◆ **RECORDS SUPPLIED**
========================
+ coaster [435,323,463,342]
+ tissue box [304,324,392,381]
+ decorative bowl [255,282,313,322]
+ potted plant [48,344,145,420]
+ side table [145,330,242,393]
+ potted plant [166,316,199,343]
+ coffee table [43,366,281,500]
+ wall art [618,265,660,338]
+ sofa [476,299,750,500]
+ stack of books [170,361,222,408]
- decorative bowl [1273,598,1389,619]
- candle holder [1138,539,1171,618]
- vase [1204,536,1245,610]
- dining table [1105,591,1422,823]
========================
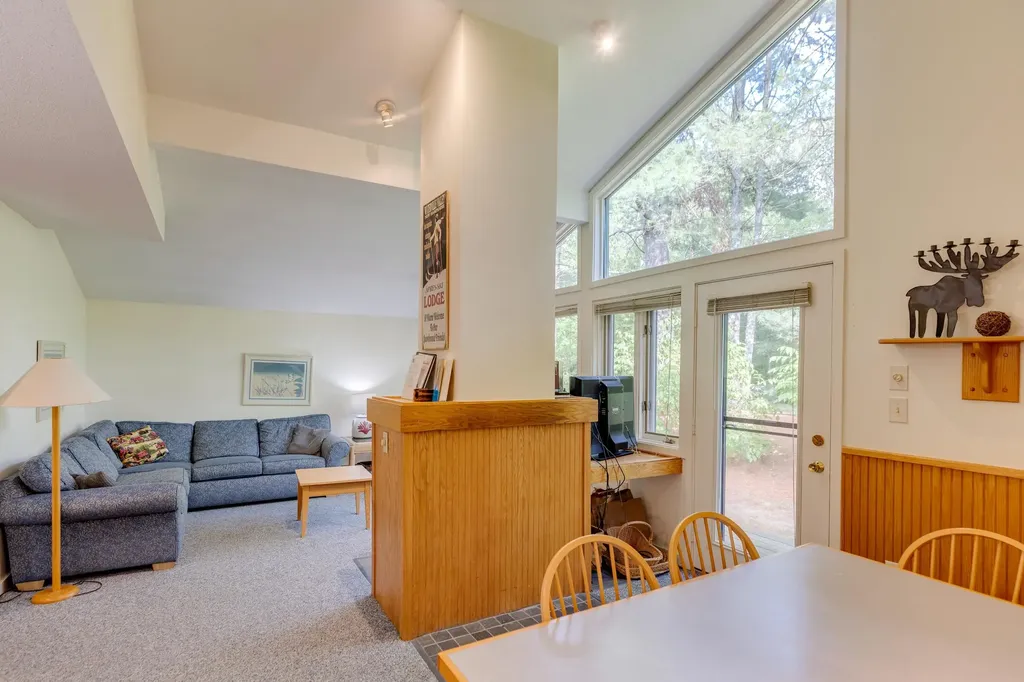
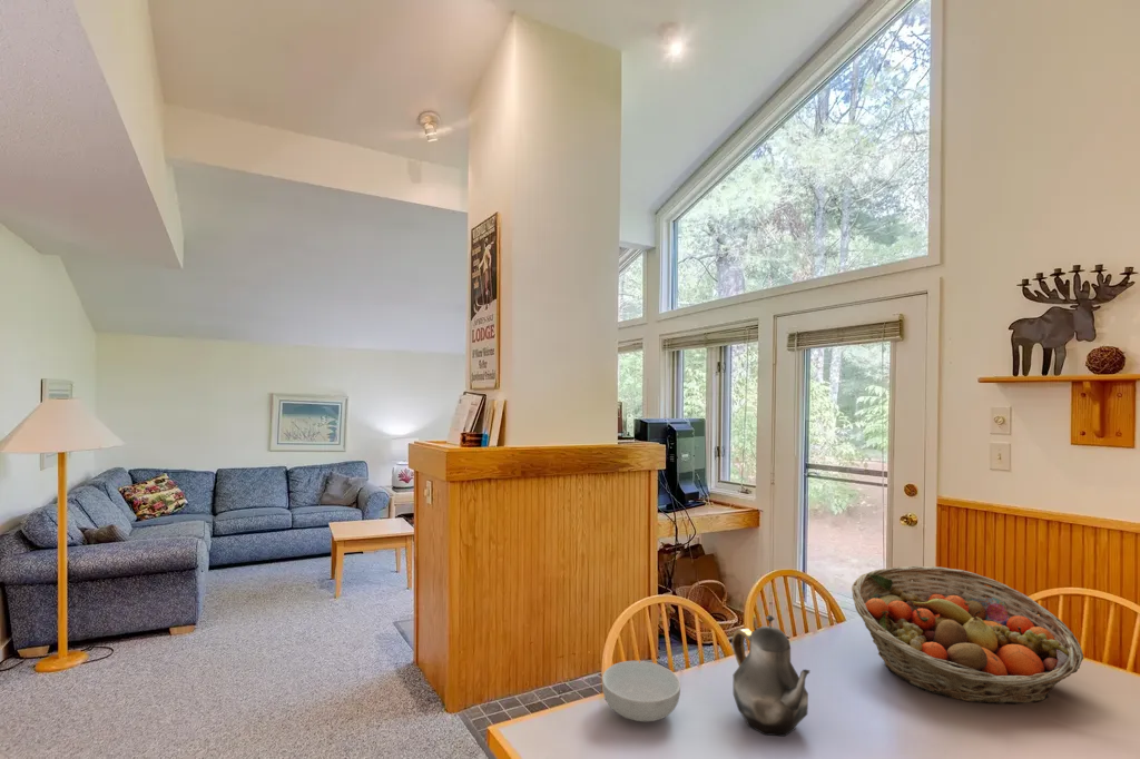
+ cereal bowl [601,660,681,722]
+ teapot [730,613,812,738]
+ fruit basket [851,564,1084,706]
========================
◆ **WHAT TO PRODUCE**
Scan the material for the word "table". Return every line where it is found.

◆ **RESPONSE TO THE TASK**
+ side table [145,330,242,393]
+ coffee table [43,366,281,500]
- dining table [1105,591,1422,823]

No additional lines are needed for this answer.